--- Assigned task ---
Print the records below exactly as they appear. Omit all pictures.
%%
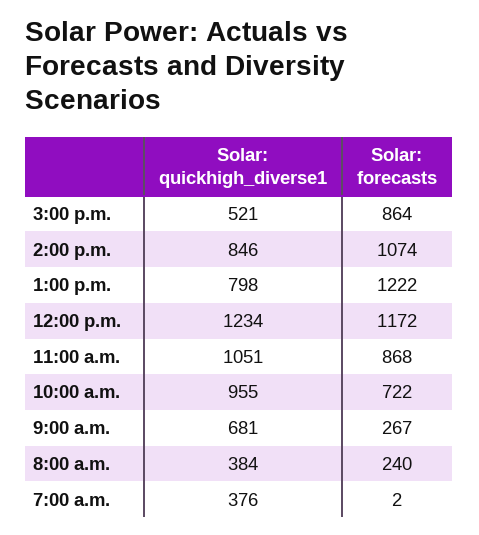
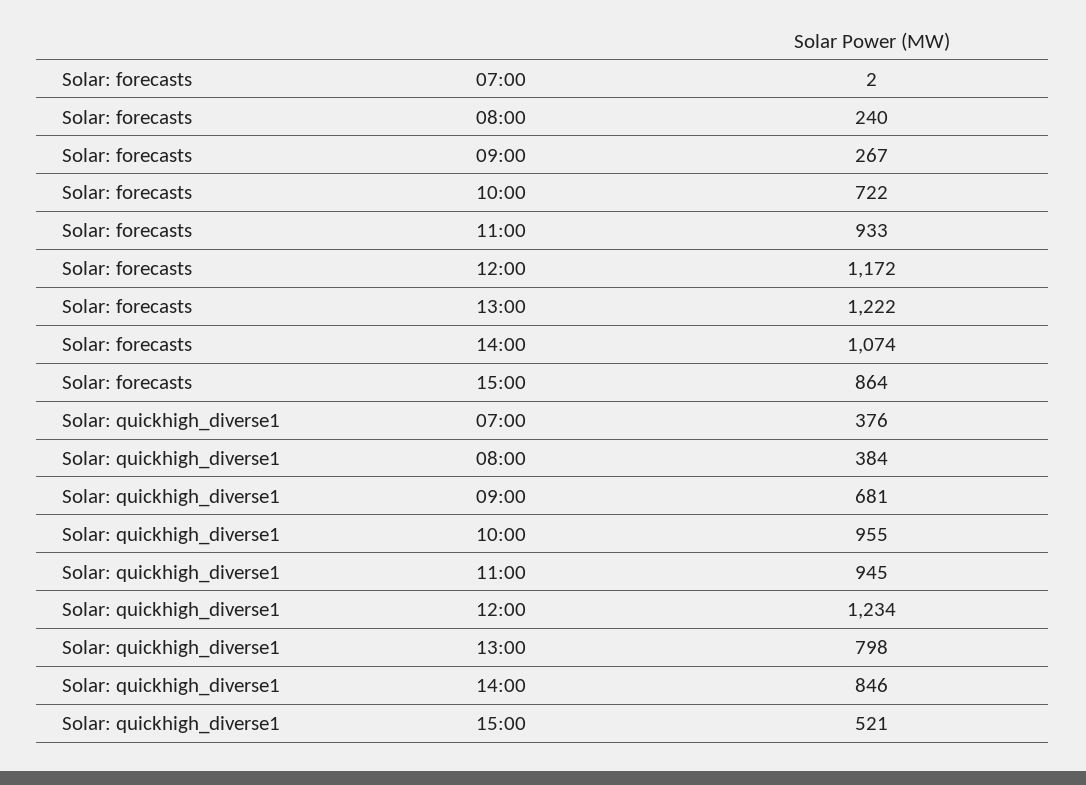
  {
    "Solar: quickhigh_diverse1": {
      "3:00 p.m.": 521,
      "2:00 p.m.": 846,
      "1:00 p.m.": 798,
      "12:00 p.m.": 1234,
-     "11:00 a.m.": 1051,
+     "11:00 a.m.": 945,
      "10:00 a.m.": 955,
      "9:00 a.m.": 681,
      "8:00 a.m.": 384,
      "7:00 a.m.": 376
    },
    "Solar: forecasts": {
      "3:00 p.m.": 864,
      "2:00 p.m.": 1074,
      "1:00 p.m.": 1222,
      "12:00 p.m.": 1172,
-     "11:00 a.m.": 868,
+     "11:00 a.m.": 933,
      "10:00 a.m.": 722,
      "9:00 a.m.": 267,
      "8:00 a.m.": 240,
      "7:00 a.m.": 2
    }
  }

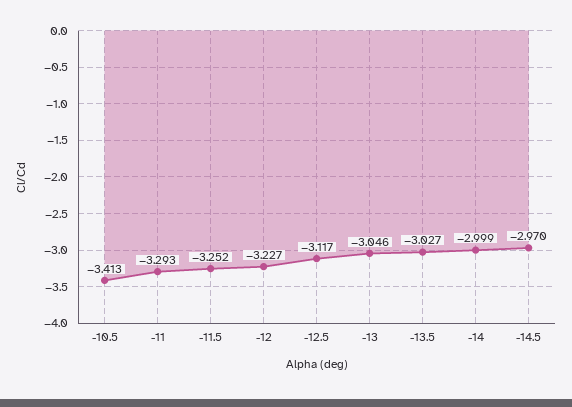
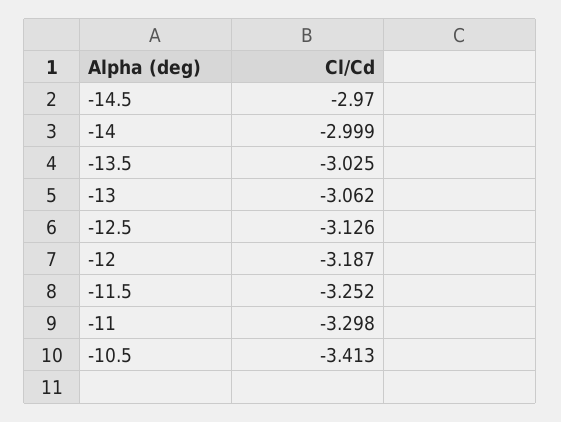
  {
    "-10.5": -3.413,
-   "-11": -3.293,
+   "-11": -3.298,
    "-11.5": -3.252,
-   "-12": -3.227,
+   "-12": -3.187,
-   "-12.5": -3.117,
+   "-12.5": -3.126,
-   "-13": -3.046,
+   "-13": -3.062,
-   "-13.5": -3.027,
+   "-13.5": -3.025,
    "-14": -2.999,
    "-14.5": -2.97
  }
%%
--- Response area ---
  {
    "Solar: quickhigh_diverse1": {
      "3:00 p.m.": 521,
      "2:00 p.m.": 846,
      "1:00 p.m.": 798,
      "12:00 p.m.": 1234,
-     "11:00 a.m.": 1051,
+     "11:00 a.m.": 945,
      "10:00 a.m.": 955,
      "9:00 a.m.": 681,
      "8:00 a.m.": 384,
      "7:00 a.m.": 376
    },
    "Solar: forecasts": {
      "3:00 p.m.": 864,
      "2:00 p.m.": 1074,
      "1:00 p.m.": 1222,
      "12:00 p.m.": 1172,
-     "11:00 a.m.": 868,
+     "11:00 a.m.": 933,
      "10:00 a.m.": 722,
      "9:00 a.m.": 267,
      "8:00 a.m.": 240,
      "7:00 a.m.": 2
    }
  }

  {
    "-10.5": -3.413,
-   "-11": -3.293,
+   "-11": -3.298,
    "-11.5": -3.252,
-   "-12": -3.227,
+   "-12": -3.187,
-   "-12.5": -3.117,
+   "-12.5": -3.126,
-   "-13": -3.046,
+   "-13": -3.062,
-   "-13.5": -3.027,
+   "-13.5": -3.025,
    "-14": -2.999,
    "-14.5": -2.97
  }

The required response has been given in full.